### Exercise requirements
Copy out the data exactly, leaving the pictures behind.

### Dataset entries
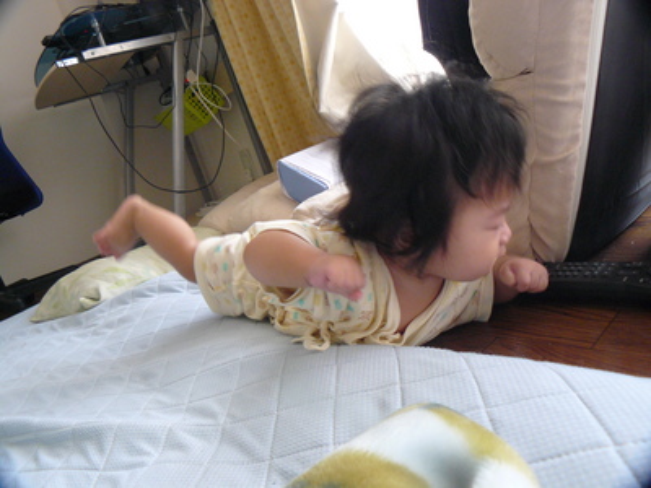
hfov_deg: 51.4
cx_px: 326
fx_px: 677
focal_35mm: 36
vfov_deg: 39.7
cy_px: 244
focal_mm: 6
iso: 200
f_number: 2.8
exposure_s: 1/25
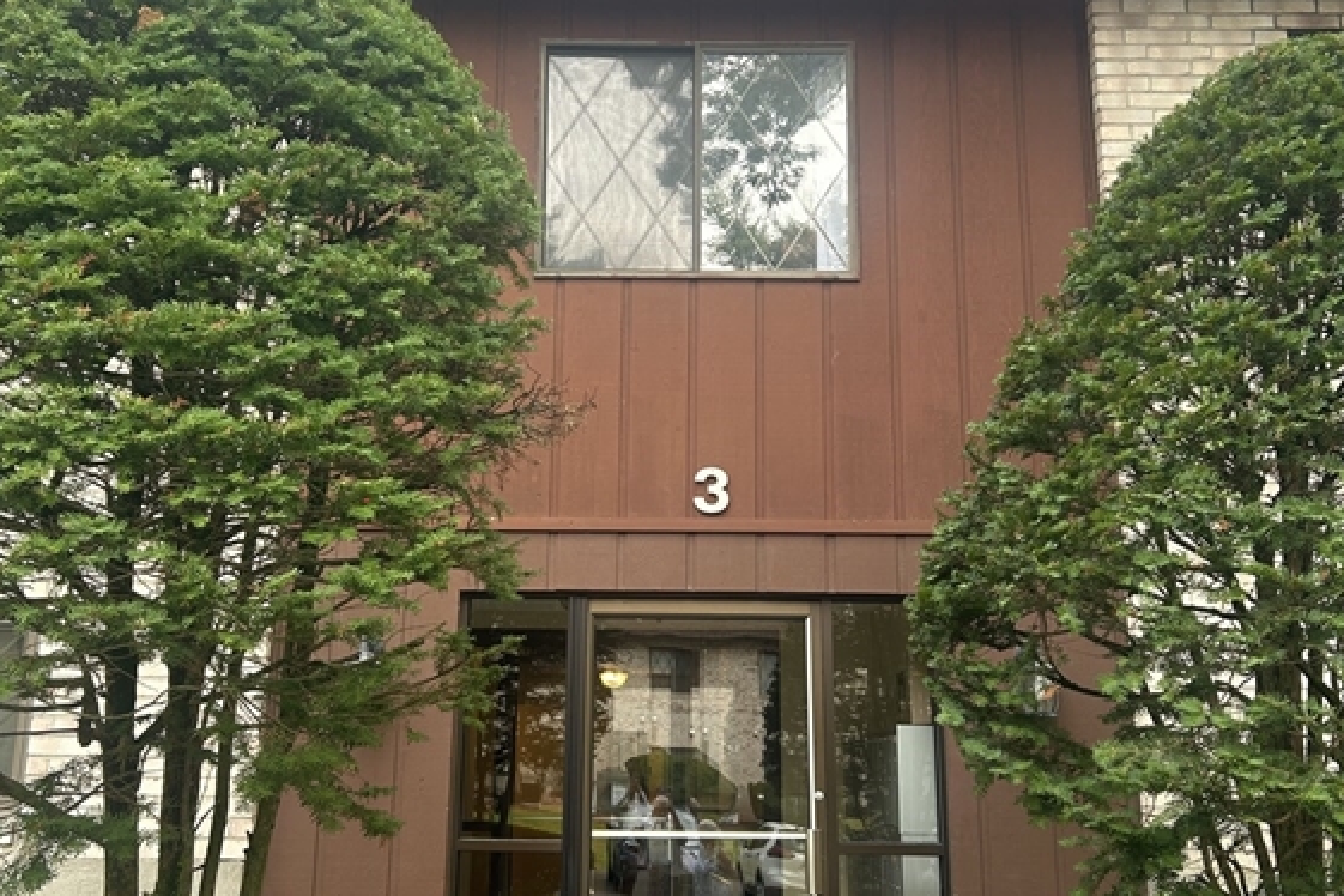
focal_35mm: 37
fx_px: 1381
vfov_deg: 35.9
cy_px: 450
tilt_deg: +13.3
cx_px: 656
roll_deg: -2.0
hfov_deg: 51.9
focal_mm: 5.7
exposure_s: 1/123
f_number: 1.5
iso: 32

### Solved exercise
hfov_deg: 51.4
cx_px: 326
fx_px: 677
focal_35mm: 36
vfov_deg: 39.7
cy_px: 244
focal_mm: 6
iso: 200
f_number: 2.8
exposure_s: 1/25
focal_35mm: 37
fx_px: 1381
vfov_deg: 35.9
cy_px: 450
tilt_deg: +13.3
cx_px: 656
roll_deg: -2.0
hfov_deg: 51.9
focal_mm: 5.7
exposure_s: 1/123
f_number: 1.5
iso: 32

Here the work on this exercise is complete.